Search code examples
phpdomxpath

PHP with DOM Xpath - Remove childNode and arrange string


I have this html structure:

<html>
  <body>
    <section>
      <div>
        <div>
          <section>
            <div>
              <table>
                <tbody>
                  <tr></tr>
                  <tr>
                    <td></td>
                    <td></td>
                    <td>
                      <i></i>
                      <div class="first-div class-one">
                        <div class="second-div"> soft </div>
                        130 cm / 15cm
                      </div>
                    </td>
                  </tr>
                  <tr></tr>
                </tbody>
              </table>
            </div>
          </section>
        </div>
      </div>
    </section>
  </body>
</html>

Now, I have this XPath code:

$doc = new DOMDocument();
@$doc->loadHtmlFile('http://www.whatever.com');
$doc->preserveWhiteSpace = false;

$xpath = new DOMXPath( $doc );

$nodelist = $xpath->query( '/html/body/section/div[2]/section/div/table/tbody/tr[2]/td[3]/div' );
foreach ( $nodelist as $node ) {
    $result = $node->nodeValue."\n";
}

This gets me 'soft 130 cm / 15cm' as a result.

But I want to know how to get only '15', so I need:

1. To know how to get rid of the childNode->nodeValue

2. Once I have '130 cm / 15cm', to know how to get only '15' as the nodeValue of a variable in PHP.

Can you guys help?
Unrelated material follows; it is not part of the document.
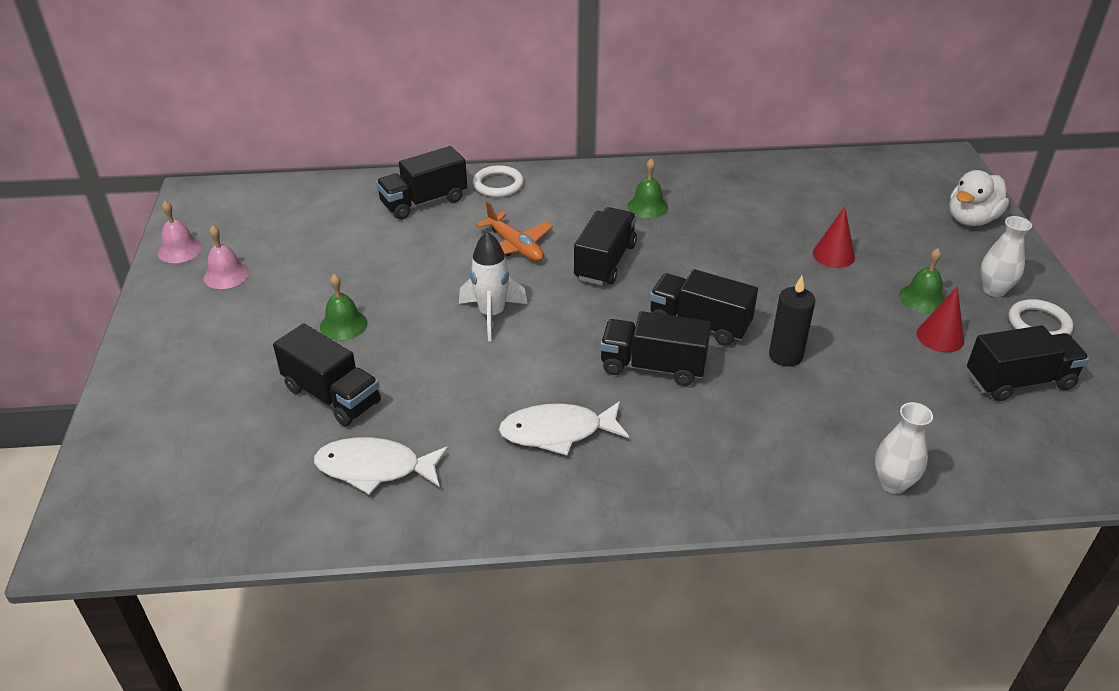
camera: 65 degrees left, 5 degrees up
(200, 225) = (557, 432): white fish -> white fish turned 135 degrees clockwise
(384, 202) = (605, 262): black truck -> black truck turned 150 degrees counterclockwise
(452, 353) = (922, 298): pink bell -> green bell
Thanks in advance


Solution

  • Text within a tag is also a node (a child), more particularly a DOMText. By looking at the children of that div, you can find the DOMText and get its nodeValue. An example below:

    $doc = new DOMDocument();
    $doc->loadHTML("<html><body><p>bah</p>Test</body></html>");
    echo $doc->saveHTML();
    
    $xpath = new DOMXPath( $doc );
    $nodelist = $xpath->query( '/html/body' );
    foreach ( $nodelist as $node ) {
        if ($node->childNodes)
                foreach ($node->childNodes as $child) {
                        if($child instanceof DOMText)
                                echo $child->nodeValue."\n"; // should output "Test".
                }
    }
    

    Your second point can easily be done with regular expressions:

    $string = "130 cm / 15cm";
    
    $matches = array();
    preg_match('|/ ([0-9]+) ?cm$|', $string, $matches);
    
    echo $matches[1];
    

    Full Solution:

    <?php
    
    $strhtml = '
    <html>
      <body>
        <section>
          <div>
            <div>
              <section>
                <div>
                  <table>
                    <tbody>
                      <tr></tr>
                      <tr>
                        <td></td>
                        <td></td>
                        <td>
                          <i></i>
                          <div class="first-div class-one">
                            <div class="second-div"> soft </div>
                            130 cm / 15cm
                          </div>
                        </td>
                      </tr>
                      <tr></tr>
                    </tbody>
                  </table>
                </div>
              </section>
            </div>
          </div>
        </section>
      </body>
    </html>';
    
    $doc = new DOMDocument();
    @$doc->loadHTML($strhtml);
    echo $doc->saveHTML();
    
    $xpath = new DOMXPath( $doc );
    $nodelist = $xpath->query( '/html/body/section/div/div/section/div/table/tbody/tr[2]/td[3]/div' );
    foreach ( $nodelist as $node ) {
        if ($node->childNodes)
            foreach ($node->childNodes as $child) {
                if($child instanceof DOMText && trim($child->nodeValue) != "")
                {
                    echo 'Raw: '.trim($child->nodeValue)."\n";
                    $matches = array();
                    preg_match('|/ ([0-9]+) ?cm$|', trim($child->nodeValue), $matches);
                    echo 'Value: '.$matches[1]."\n";
                }
           }
    }